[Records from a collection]
- - -
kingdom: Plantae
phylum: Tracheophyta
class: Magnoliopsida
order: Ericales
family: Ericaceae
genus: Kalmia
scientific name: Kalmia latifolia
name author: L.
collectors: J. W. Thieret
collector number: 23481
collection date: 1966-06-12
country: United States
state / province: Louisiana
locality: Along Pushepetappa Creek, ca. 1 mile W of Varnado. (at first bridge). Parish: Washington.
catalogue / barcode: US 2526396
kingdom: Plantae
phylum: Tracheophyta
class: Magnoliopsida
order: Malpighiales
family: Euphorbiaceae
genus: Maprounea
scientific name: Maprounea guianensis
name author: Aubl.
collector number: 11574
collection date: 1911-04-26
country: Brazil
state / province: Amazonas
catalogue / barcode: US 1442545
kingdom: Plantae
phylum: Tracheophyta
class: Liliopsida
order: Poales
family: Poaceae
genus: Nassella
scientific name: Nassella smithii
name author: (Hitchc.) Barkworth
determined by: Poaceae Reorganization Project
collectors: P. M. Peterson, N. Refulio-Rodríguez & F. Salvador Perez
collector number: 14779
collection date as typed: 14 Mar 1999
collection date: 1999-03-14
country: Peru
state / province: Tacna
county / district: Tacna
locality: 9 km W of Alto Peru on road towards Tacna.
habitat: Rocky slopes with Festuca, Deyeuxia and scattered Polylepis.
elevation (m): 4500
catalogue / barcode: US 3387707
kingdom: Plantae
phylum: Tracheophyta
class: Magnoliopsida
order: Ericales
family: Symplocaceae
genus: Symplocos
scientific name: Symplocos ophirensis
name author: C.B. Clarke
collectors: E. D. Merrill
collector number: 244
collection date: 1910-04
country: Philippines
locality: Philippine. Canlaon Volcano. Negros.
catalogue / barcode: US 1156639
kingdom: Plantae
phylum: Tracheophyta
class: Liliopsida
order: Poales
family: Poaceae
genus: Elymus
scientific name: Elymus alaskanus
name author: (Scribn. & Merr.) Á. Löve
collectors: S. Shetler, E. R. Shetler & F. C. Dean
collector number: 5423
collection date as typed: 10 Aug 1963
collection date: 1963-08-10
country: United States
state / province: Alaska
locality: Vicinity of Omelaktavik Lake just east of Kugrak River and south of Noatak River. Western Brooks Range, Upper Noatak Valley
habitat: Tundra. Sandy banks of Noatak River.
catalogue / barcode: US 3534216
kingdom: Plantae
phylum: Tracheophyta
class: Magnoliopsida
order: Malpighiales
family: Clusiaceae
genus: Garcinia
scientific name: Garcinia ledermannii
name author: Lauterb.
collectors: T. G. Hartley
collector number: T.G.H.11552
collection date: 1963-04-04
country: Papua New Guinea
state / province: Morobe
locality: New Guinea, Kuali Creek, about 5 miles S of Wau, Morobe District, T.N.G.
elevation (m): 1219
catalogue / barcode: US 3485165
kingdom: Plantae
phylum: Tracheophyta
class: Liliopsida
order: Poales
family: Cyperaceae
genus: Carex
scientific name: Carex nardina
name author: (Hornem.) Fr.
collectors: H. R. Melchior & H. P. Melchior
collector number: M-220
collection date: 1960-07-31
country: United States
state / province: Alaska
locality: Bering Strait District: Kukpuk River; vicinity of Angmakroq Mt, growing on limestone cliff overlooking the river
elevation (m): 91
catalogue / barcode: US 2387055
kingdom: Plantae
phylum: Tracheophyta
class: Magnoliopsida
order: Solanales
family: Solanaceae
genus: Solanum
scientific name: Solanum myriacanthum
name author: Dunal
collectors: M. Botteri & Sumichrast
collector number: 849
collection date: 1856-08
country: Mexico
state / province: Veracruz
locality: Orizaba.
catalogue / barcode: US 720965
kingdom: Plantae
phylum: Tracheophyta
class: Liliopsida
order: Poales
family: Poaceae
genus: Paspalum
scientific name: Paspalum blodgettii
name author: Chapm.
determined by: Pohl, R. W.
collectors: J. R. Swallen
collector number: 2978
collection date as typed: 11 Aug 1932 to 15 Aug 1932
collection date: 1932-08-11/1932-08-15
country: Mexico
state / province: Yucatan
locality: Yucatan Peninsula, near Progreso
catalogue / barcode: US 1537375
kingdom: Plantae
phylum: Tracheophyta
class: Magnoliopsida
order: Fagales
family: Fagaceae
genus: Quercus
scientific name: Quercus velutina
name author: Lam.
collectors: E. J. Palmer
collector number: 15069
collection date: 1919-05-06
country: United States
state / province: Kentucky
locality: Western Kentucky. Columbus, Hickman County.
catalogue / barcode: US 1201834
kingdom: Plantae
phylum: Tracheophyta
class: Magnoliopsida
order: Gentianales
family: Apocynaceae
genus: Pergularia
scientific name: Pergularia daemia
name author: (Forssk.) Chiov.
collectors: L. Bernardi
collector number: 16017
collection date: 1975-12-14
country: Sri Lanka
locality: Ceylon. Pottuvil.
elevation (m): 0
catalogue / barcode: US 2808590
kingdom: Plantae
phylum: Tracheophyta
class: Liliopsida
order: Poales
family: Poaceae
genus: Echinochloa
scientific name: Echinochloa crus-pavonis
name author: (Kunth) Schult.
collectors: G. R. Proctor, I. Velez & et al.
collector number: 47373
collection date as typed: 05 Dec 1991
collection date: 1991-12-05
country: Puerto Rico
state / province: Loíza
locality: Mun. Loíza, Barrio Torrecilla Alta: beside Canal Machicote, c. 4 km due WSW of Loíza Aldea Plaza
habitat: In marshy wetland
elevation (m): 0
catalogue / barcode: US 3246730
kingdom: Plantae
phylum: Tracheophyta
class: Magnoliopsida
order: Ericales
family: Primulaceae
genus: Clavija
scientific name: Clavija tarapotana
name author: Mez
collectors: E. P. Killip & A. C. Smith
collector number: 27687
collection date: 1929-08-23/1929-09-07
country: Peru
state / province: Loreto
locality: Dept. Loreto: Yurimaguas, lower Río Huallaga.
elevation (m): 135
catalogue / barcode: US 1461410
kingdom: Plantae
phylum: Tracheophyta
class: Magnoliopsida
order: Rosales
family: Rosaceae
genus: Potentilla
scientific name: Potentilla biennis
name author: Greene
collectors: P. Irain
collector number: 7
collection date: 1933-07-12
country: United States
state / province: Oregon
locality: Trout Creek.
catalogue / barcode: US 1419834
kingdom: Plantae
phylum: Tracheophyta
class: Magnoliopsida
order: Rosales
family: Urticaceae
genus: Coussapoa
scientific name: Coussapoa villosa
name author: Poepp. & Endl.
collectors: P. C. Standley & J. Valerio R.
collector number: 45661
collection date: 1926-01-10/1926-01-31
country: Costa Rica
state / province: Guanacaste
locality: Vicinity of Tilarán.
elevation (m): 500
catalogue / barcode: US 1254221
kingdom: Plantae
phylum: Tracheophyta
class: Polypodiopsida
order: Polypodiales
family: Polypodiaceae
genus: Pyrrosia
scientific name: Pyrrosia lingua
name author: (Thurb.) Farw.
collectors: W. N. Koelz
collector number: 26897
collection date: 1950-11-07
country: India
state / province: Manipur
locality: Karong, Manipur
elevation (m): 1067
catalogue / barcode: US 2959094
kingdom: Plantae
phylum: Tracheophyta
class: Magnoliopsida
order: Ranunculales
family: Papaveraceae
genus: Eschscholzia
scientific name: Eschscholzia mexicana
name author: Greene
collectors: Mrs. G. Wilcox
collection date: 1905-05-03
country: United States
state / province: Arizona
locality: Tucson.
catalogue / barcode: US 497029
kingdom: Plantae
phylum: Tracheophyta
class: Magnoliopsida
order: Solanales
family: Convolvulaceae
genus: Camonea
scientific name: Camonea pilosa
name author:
- - -
Task directions = Rewrite all of the data above, replacing every "catalogue / barcode" with "catalog number" and leaving everything else unchanged.

Full output =
kingdom: Plantae
phylum: Tracheophyta
class: Magnoliopsida
order: Ericales
family: Ericaceae
genus: Kalmia
scientific name: Kalmia latifolia
name author: L.
collectors: J. W. Thieret
collector number: 23481
collection date: 1966-06-12
country: United States
state / province: Louisiana
locality: Along Pushepetappa Creek, ca. 1 mile W of Varnado. (at first bridge). Parish: Washington.
catalog number: US 2526396
kingdom: Plantae
phylum: Tracheophyta
class: Magnoliopsida
order: Malpighiales
family: Euphorbiaceae
genus: Maprounea
scientific name: Maprounea guianensis
name author: Aubl.
collector number: 11574
collection date: 1911-04-26
country: Brazil
state / province: Amazonas
catalog number: US 1442545
kingdom: Plantae
phylum: Tracheophyta
class: Liliopsida
order: Poales
family: Poaceae
genus: Nassella
scientific name: Nassella smithii
name author: (Hitchc.) Barkworth
determined by: Poaceae Reorganization Project
collectors: P. M. Peterson, N. Refulio-Rodríguez & F. Salvador Perez
collector number: 14779
collection date as typed: 14 Mar 1999
collection date: 1999-03-14
country: Peru
state / province: Tacna
county / district: Tacna
locality: 9 km W of Alto Peru on road towards Tacna.
habitat: Rocky slopes with Festuca, Deyeuxia and scattered Polylepis.
elevation (m): 4500
catalog number: US 3387707
kingdom: Plantae
phylum: Tracheophyta
class: Magnoliopsida
order: Ericales
family: Symplocaceae
genus: Symplocos
scientific name: Symplocos ophirensis
name author: C.B. Clarke
collectors: E. D. Merrill
collector number: 244
collection date: 1910-04
country: Philippines
locality: Philippine. Canlaon Volcano. Negros.
catalog number: US 1156639
kingdom: Plantae
phylum: Tracheophyta
class: Liliopsida
order: Poales
family: Poaceae
genus: Elymus
scientific name: Elymus alaskanus
name author: (Scribn. & Merr.) Á. Löve
collectors: S. Shetler, E. R. Shetler & F. C. Dean
collector number: 5423
collection date as typed: 10 Aug 1963
collection date: 1963-08-10
country: United States
state / province: Alaska
locality: Vicinity of Omelaktavik Lake just east of Kugrak River and south of Noatak River. Western Brooks Range, Upper Noatak Valley
habitat: Tundra. Sandy banks of Noatak River.
catalog number: US 3534216
kingdom: Plantae
phylum: Tracheophyta
class: Magnoliopsida
order: Malpighiales
family: Clusiaceae
genus: Garcinia
scientific name: Garcinia ledermannii
name author: Lauterb.
collectors: T. G. Hartley
collector number: T.G.H.11552
collection date: 1963-04-04
country: Papua New Guinea
state / province: Morobe
locality: New Guinea, Kuali Creek, about 5 miles S of Wau, Morobe District, T.N.G.
elevation (m): 1219
catalog number: US 3485165
kingdom: Plantae
phylum: Tracheophyta
class: Liliopsida
order: Poales
family: Cyperaceae
genus: Carex
scientific name: Carex nardina
name author: (Hornem.) Fr.
collectors: H. R. Melchior & H. P. Melchior
collector number: M-220
collection date: 1960-07-31
country: United States
state / province: Alaska
locality: Bering Strait District: Kukpuk River; vicinity of Angmakroq Mt, growing on limestone cliff overlooking the river
elevation (m): 91
catalog number: US 2387055
kingdom: Plantae
phylum: Tracheophyta
class: Magnoliopsida
order: Solanales
family: Solanaceae
genus: Solanum
scientific name: Solanum myriacanthum
name author: Dunal
collectors: M. Botteri & Sumichrast
collector number: 849
collection date: 1856-08
country: Mexico
state / province: Veracruz
locality: Orizaba.
catalog number: US 720965
kingdom: Plantae
phylum: Tracheophyta
class: Liliopsida
order: Poales
family: Poaceae
genus: Paspalum
scientific name: Paspalum blodgettii
name author: Chapm.
determined by: Pohl, R. W.
collectors: J. R. Swallen
collector number: 2978
collection date as typed: 11 Aug 1932 to 15 Aug 1932
collection date: 1932-08-11/1932-08-15
country: Mexico
state / province: Yucatan
locality: Yucatan Peninsula, near Progreso
catalog number: US 1537375
kingdom: Plantae
phylum: Tracheophyta
class: Magnoliopsida
order: Fagales
family: Fagaceae
genus: Quercus
scientific name: Quercus velutina
name author: Lam.
collectors: E. J. Palmer
collector number: 15069
collection date: 1919-05-06
country: United States
state / province: Kentucky
locality: Western Kentucky. Columbus, Hickman County.
catalog number: US 1201834
kingdom: Plantae
phylum: Tracheophyta
class: Magnoliopsida
order: Gentianales
family: Apocynaceae
genus: Pergularia
scientific name: Pergularia daemia
name author: (Forssk.) Chiov.
collectors: L. Bernardi
collector number: 16017
collection date: 1975-12-14
country: Sri Lanka
locality: Ceylon. Pottuvil.
elevation (m): 0
catalog number: US 2808590
kingdom: Plantae
phylum: Tracheophyta
class: Liliopsida
order: Poales
family: Poaceae
genus: Echinochloa
scientific name: Echinochloa crus-pavonis
name author: (Kunth) Schult.
collectors: G. R. Proctor, I. Velez & et al.
collector number: 47373
collection date as typed: 05 Dec 1991
collection date: 1991-12-05
country: Puerto Rico
state / province: Loíza
locality: Mun. Loíza, Barrio Torrecilla Alta: beside Canal Machicote, c. 4 km due WSW of Loíza Aldea Plaza
habitat: In marshy wetland
elevation (m): 0
catalog number: US 3246730
kingdom: Plantae
phylum: Tracheophyta
class: Magnoliopsida
order: Ericales
family: Primulaceae
genus: Clavija
scientific name: Clavija tarapotana
name author: Mez
collectors: E. P. Killip & A. C. Smith
collector number: 27687
collection date: 1929-08-23/1929-09-07
country: Peru
state / province: Loreto
locality: Dept. Loreto: Yurimaguas, lower Río Huallaga.
elevation (m): 135
catalog number: US 1461410
kingdom: Plantae
phylum: Tracheophyta
class: Magnoliopsida
order: Rosales
family: Rosaceae
genus: Potentilla
scientific name: Potentilla biennis
name author: Greene
collectors: P. Irain
collector number: 7
collection date: 1933-07-12
country: United States
state / province: Oregon
locality: Trout Creek.
catalog number: US 1419834
kingdom: Plantae
phylum: Tracheophyta
class: Magnoliopsida
order: Rosales
family: Urticaceae
genus: Coussapoa
scientific name: Coussapoa villosa
name author: Poepp. & Endl.
collectors: P. C. Standley & J. Valerio R.
collector number: 45661
collection date: 1926-01-10/1926-01-31
country: Costa Rica
state / province: Guanacaste
locality: Vicinity of Tilarán.
elevation (m): 500
catalog number: US 1254221
kingdom: Plantae
phylum: Tracheophyta
class: Polypodiopsida
order: Polypodiales
family: Polypodiaceae
genus: Pyrrosia
scientific name: Pyrrosia lingua
name author: (Thurb.) Farw.
collectors: W. N. Koelz
collector number: 26897
collection date: 1950-11-07
country: India
state / province: Manipur
locality: Karong, Manipur
elevation (m): 1067
catalog number: US 2959094
kingdom: Plantae
phylum: Tracheophyta
class: Magnoliopsida
order: Ranunculales
family: Papaveraceae
genus: Eschscholzia
scientific name: Eschscholzia mexicana
name author: Greene
collectors: Mrs. G. Wilcox
collection date: 1905-05-03
country: United States
state / province: Arizona
locality: Tucson.
catalog number: US 497029
kingdom: Plantae
phylum: Tracheophyta
class: Magnoliopsida
order: Solanales
family: Convolvulaceae
genus: Camonea
scientific name: Camonea pilosa
name author:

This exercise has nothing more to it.